SET TASK 1:
Answer these questions from the intent-based networking passage:
(a) What are the three key functions of the process it describes?
(b) Besides network elements, what else does the Activation function cover?
(c) From what is the continuous verification of Assurance derived?
SET TASK 2: Output everything in the intent-based networking passage from "Networking is shifting" down to "activation, and assurance.", word for word.
SET TASK 3: Summarize the intent-based networking passage in three sentences.

Networking is shifting from a box-by-box, configure-monitor-troubleshoot model to a model where the network globally understands the intent, or requirements, that need to be satisfied, automatically realizes them, and continuously verifies the requirements are met.   This process has 3 key functions – translation, activation, and assurance.

Understanding the “intent” cycle in the data center

Translation: The Translation function begins with the capture of intent. Intent is a high-level, global expression of what behavior is expected from the infrastructure to support business rules and applications. Intent can be captured from multiple locations; for instance, users may directly provide requirements or built-in profiling tools, capable of analyzing behavior in the network and workloads, may automatically generate them. Once intent is captured, it must be translated to policy and validated against what the infrastructure can implement.

Activation: The Activation function installs these policies and configurations throughout the infrastructure in an automated manner. This covers not just the network elements – physical and virtual switches, routers, etc. – but also covers software-based agents installed directly in the workload. Additionally, as datacenter networks become multicloud, this must work across multiple datacenters, colocation environments, and even public clouds.

Assurance: The last function, Assurance, is an important part of what makes Intent-Based Networking unique. It’s a new function we’ve never been able to offer in the network before. Assurance is the continuous verification, derived from network context and telemetry, that the network is operating in alignment with the programmed intent. It offers a continuous ground truth about not just what’s happening but also what’s possible in your network. It helps you confidently make changes with the advanced knowledge of how they will impact your infrastructure.

Collected data entries:
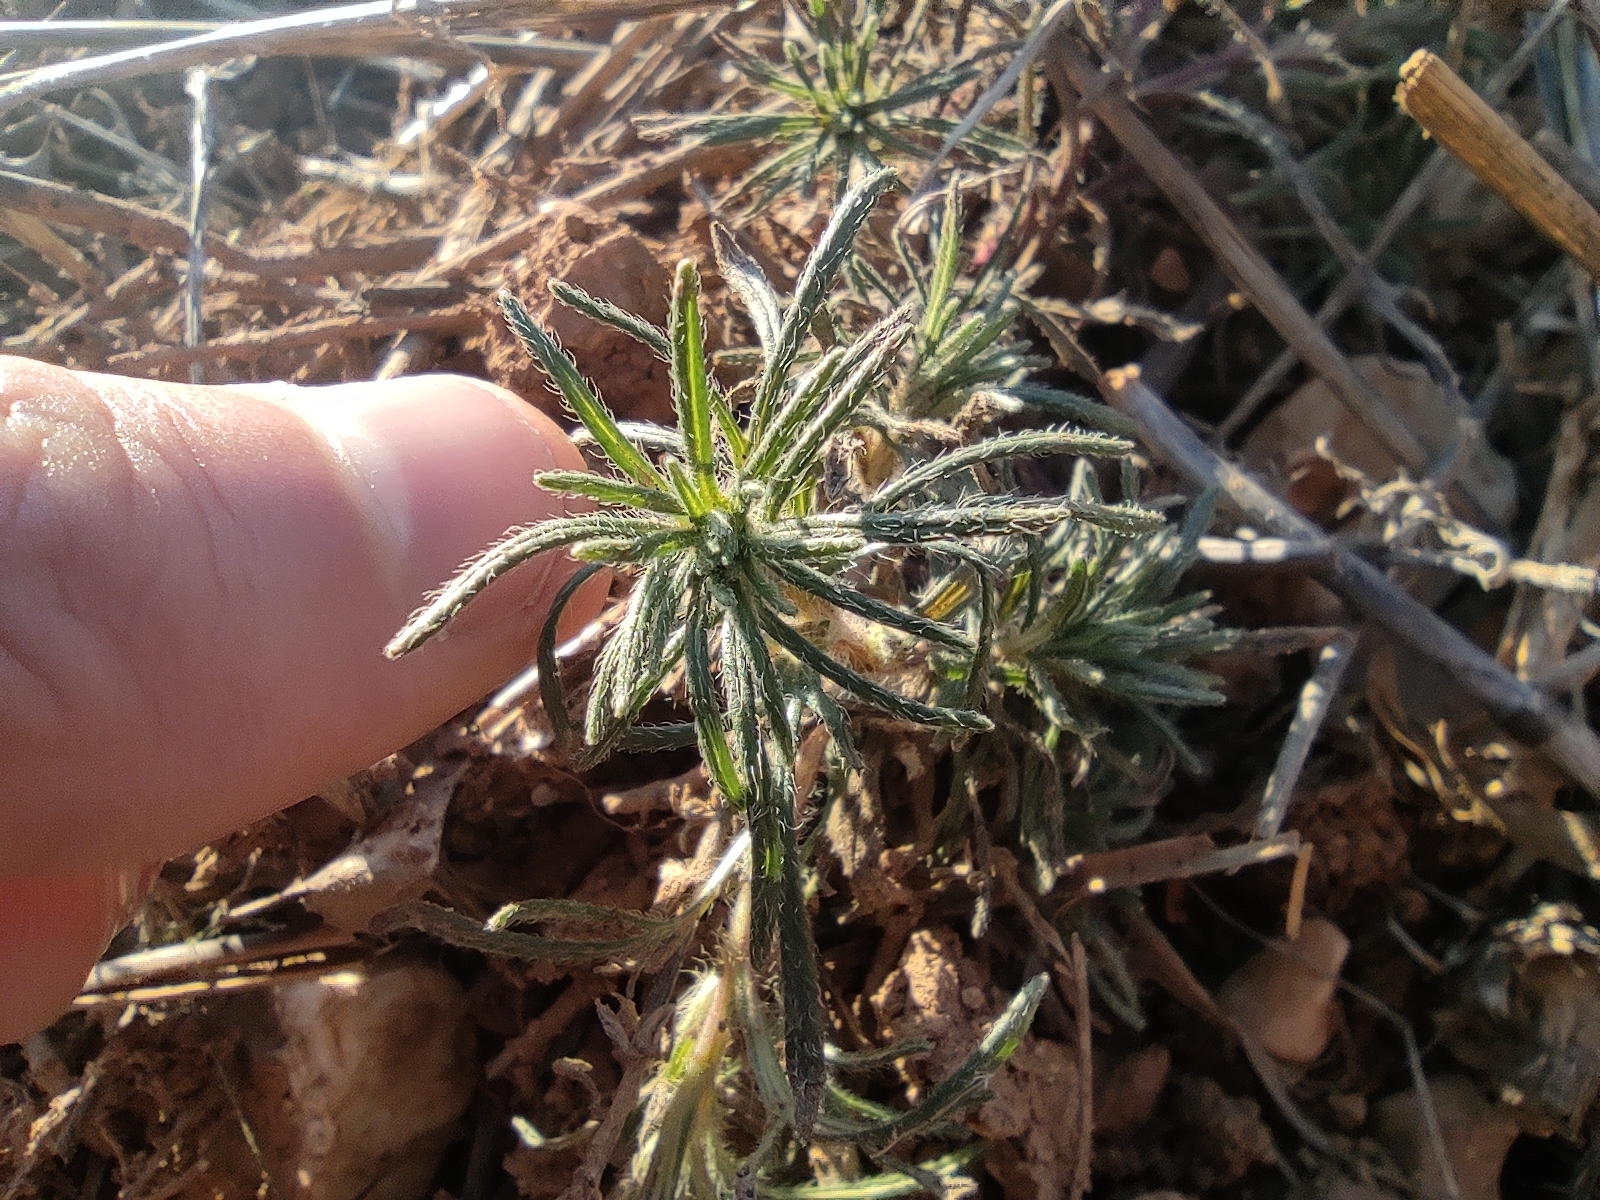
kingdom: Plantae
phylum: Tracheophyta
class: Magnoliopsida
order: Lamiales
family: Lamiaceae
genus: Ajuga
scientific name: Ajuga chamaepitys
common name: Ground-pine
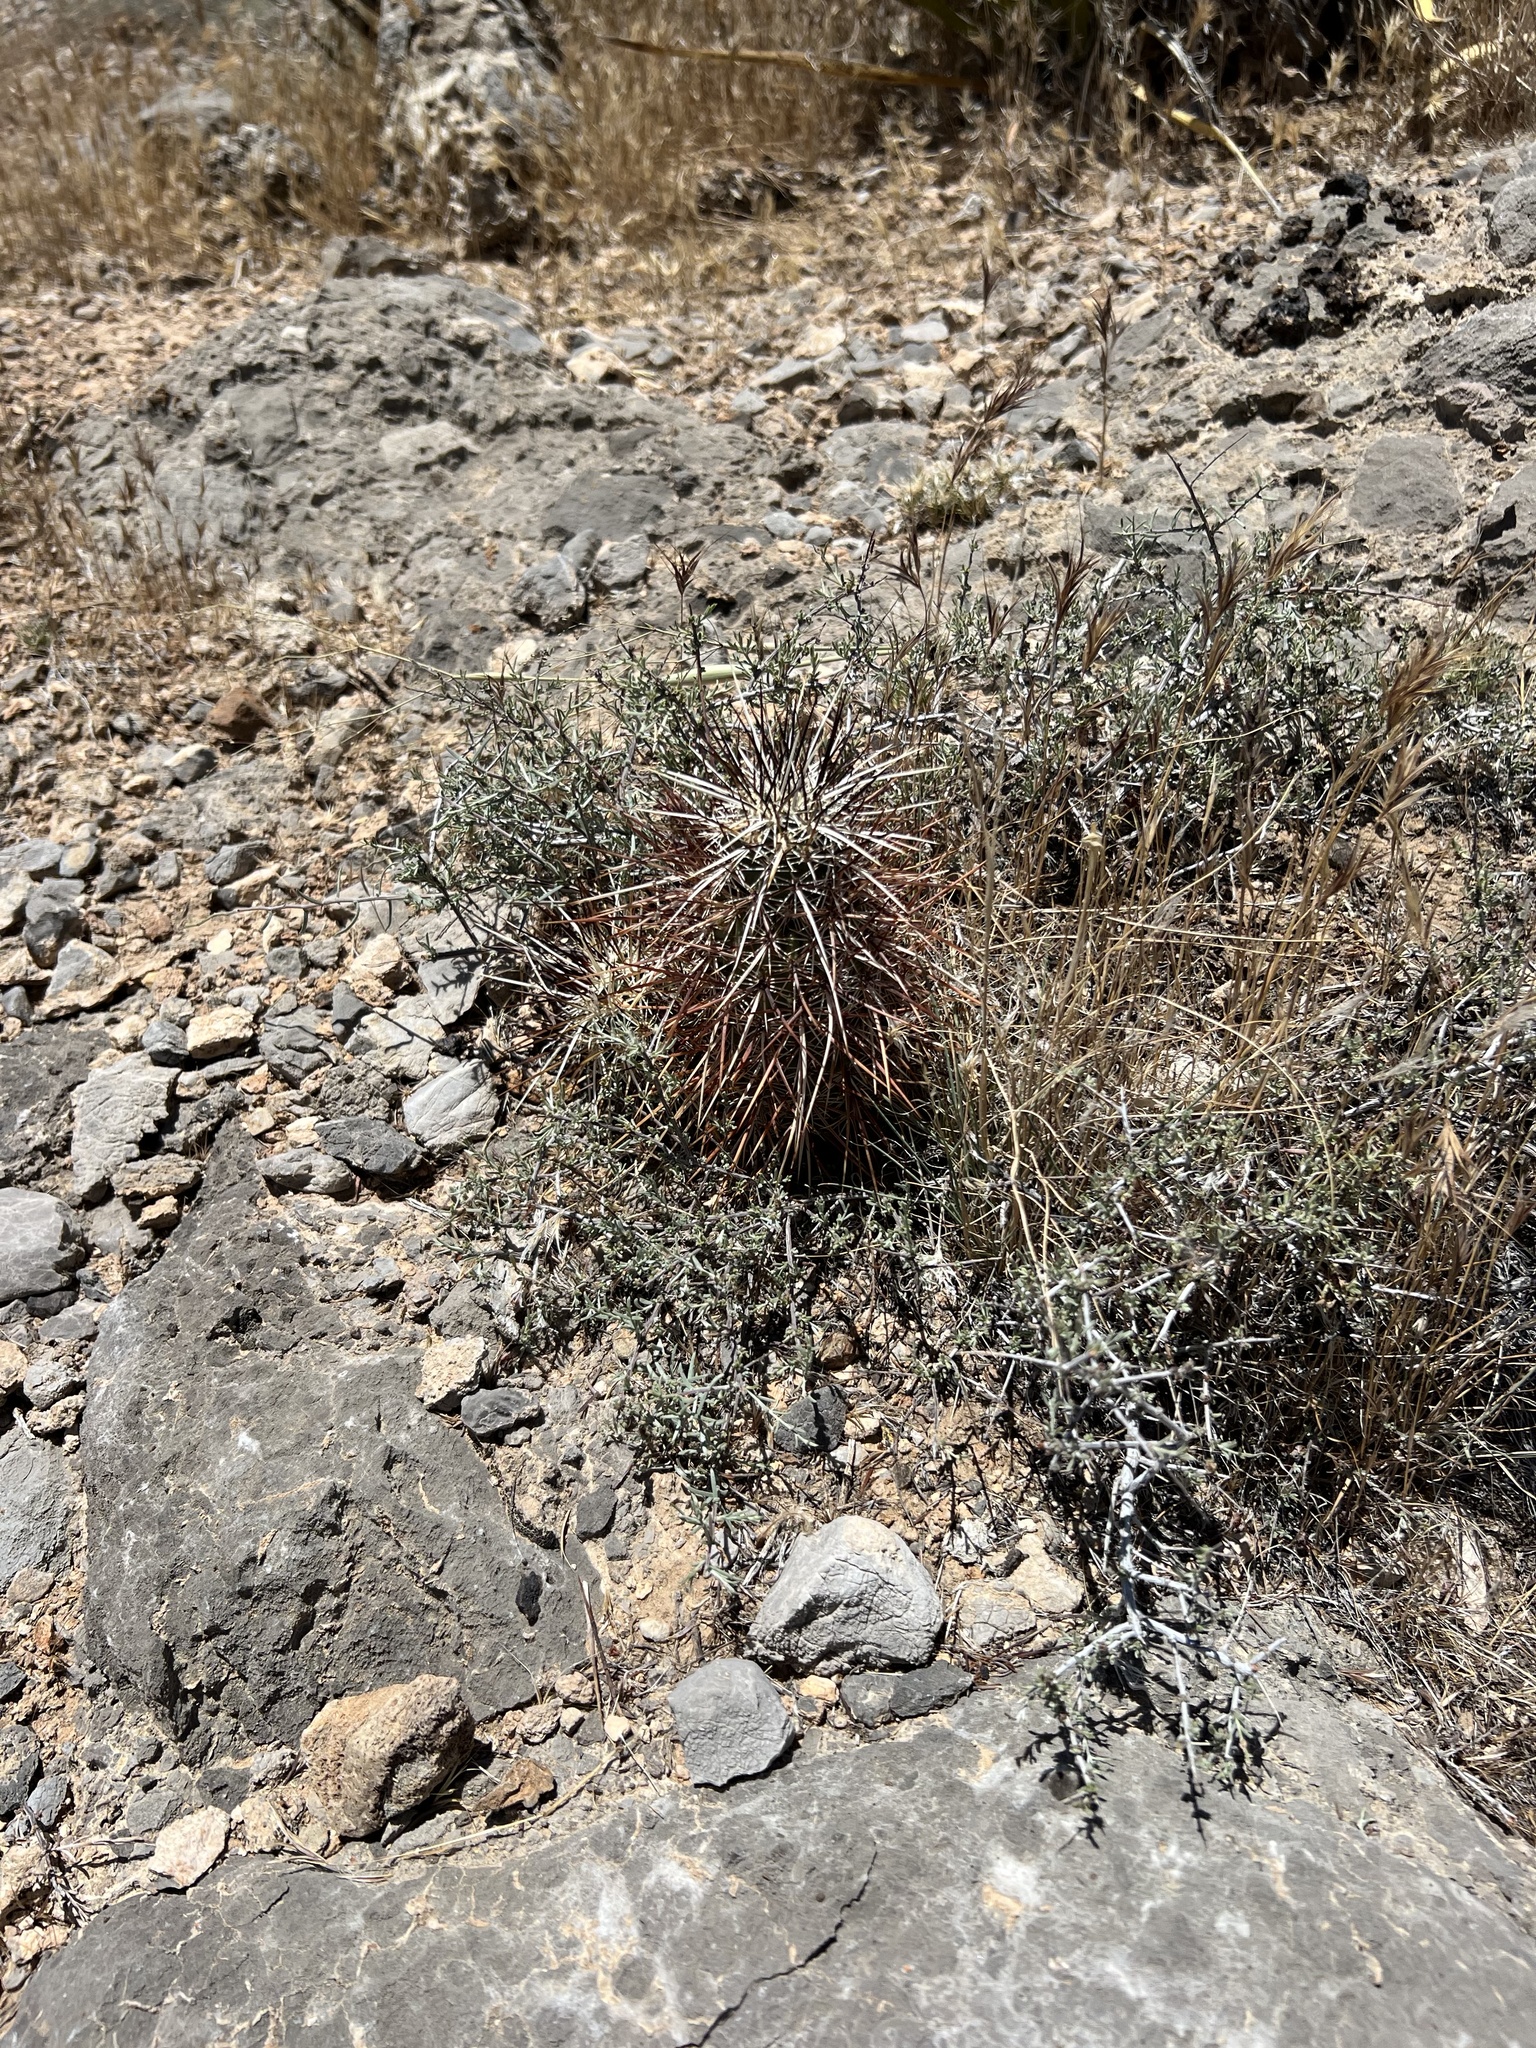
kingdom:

FINAL RESULT 1:
(a) Translation, activation, and assurance.
(b) Software-based agents installed directly in the workload.
(c) Network context and telemetry.

FINAL RESULT 2:
Networking is shifting from a box-by-box, configure-monitor-troubleshoot model to a model where the network globally understands the intent, or requirements, that need to be satisfied, automatically realizes them, and continuously verifies the requirements are met.   This process has 3 key functions – translation, activation, and assurance.

FINAL RESULT 3: Networking is shifting from a box-by-box, configure-monitor-troubleshoot model to one where the network understands intent, automatically realizes it, and continuously verifies that it is met. Translation captures intent, translates it to policy, and validates it against what the infrastructure can implement, and Activation then installs those policies and configurations automatically across network elements and software agents in the workload. Assurance continuously verifies, from network context and telemetry, that the network is operating in alignment with the programmed intent.